In particolare, l'ipotesi di rimodulazione delle materie tecnico-professionali, con riduzione del quadro orario, non tiene conto del fatto che le scuole alberghiere, nel panorama dell'istruzione secondaria italiana, rappresentano un'atipicità da salvaguardare e potenziare. Mentre il settore alberghiero, ristorativo e del turismo invoca professionalità qualificate e specializzate, la scuola di Stato rischia di metterlo in ginocchio nei prossimi decenni, perché gli consegnerà giovani operatori scarsamente preparati.

«Bisogna sollevare - afferma Caldana - il problema della formazione alberghiera che non può essere abdicata in toto al mondo del lavoro. Molte cucine del nostro Paese stanno diventando preda di operatori incompetenti e non qualificati, a svantaggio anche di chi vanta le migliori qualità e competenze professionali».

Perciò la Fic chiede al Parlamento di riesaminare quanto si prospetta nel biennio iniziale e nel triennio finale. In particolare, esprime perplessità sull'ipotesi di accorpare in un'unica classe di concorso 'Laboratorio dei servizi enogastronomici” le attuali materie di tecnica dei servizi e pratica operativa in cucina nonchè quella in sala bar.

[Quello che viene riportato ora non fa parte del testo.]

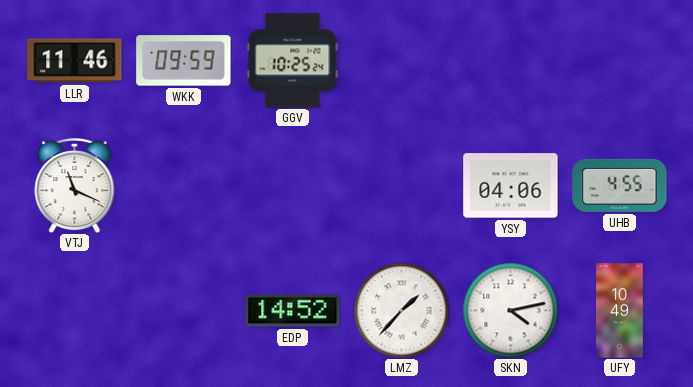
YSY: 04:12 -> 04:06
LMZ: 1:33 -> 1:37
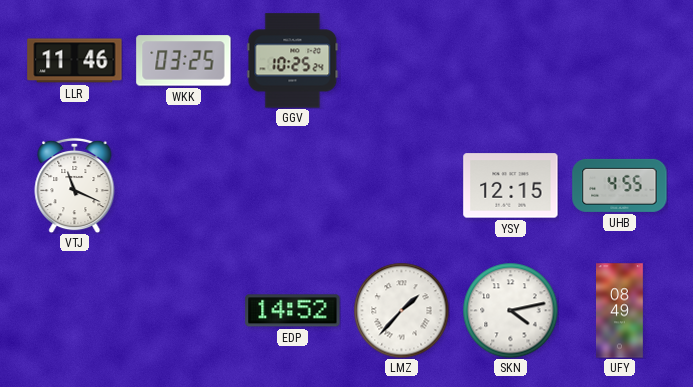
WKK: 09:59 -> 03:25
YSY: 04:06 -> 12:15
UFY: 10:49 -> 08:49
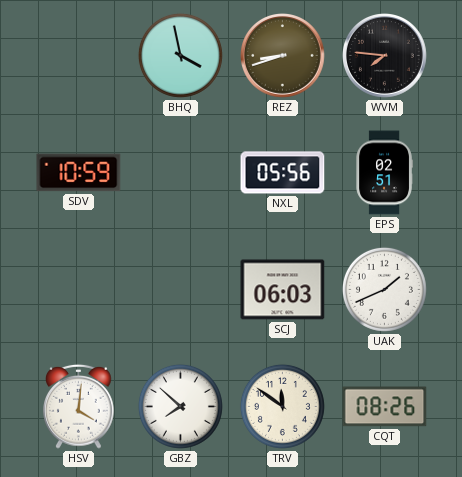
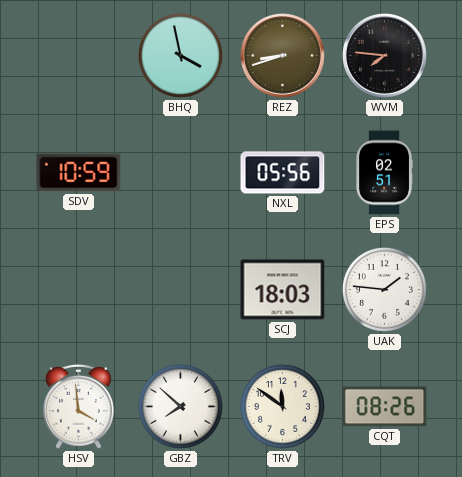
SCJ: 06:03 -> 18:03
UAK: 1:41 -> 1:46
HSV: 4:01 -> 3:59
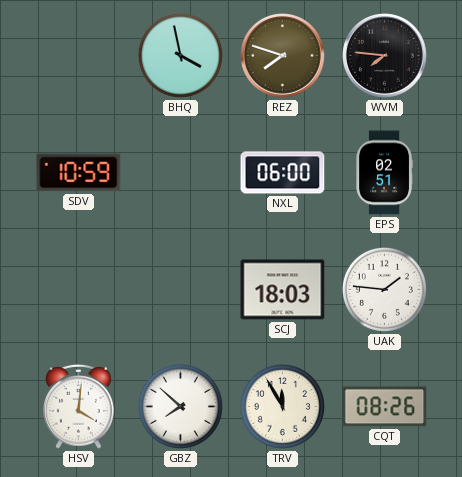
REZ: 8:42 -> 7:48
NXL: 05:56 -> 06:00
HSV: 3:59 -> 4:01
TRV: 11:51 -> 11:55
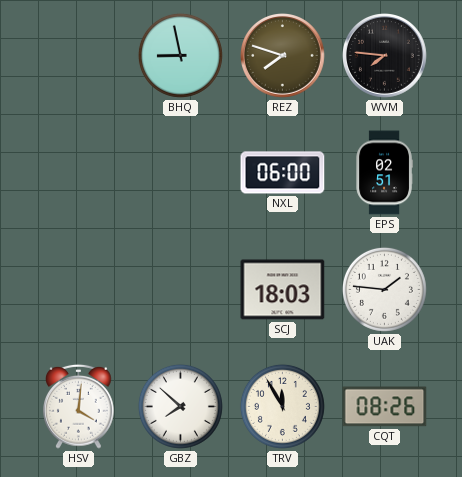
BHQ: 3:58 -> 8:58
SDV: 10:59 -> none
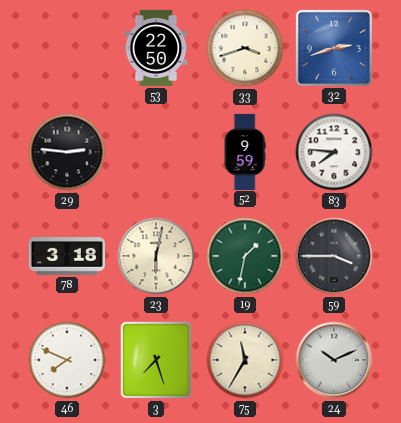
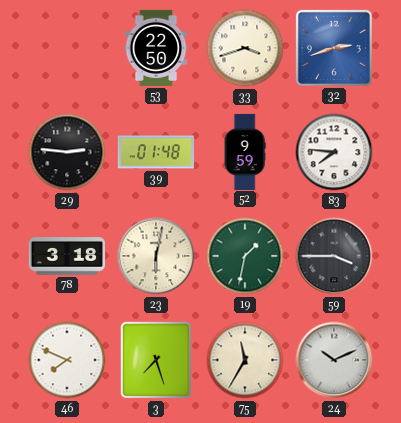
39: none -> 01:48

Oggi la cucina è scienza, tecnica e preparazione professionale continua. Quale sarà il futuro se i nuovi chef saranno preparati da docenti che dovranno anche essere cultori di una materia da sempre distinta come la sala bar? Il mercato del lavoro richiede alle scuole alberghiere figure specifiche altamente preparate e non tuttologi. Parimenti preoccupante è l'idea di accorpare nel triennio successivo tutte e tre le discipline tecniche in un'unica classe di concorso. Unire i servizi enogastronomici e quelli di ospitalità appare illogico a chi conosce il mondo ristorativo e alberghiero.

Infine la Fic esprime sconcerto per l'inserimento di nuove materie a discapito delle ore di tecnica dei servizi di cucina. Consegnare agli imprenditori futuri operatori con una preparazione professionalmente inadeguata significherà mettere in crisi un comparto, quello turistico, che tanto incide sull'economia del nostro Paese.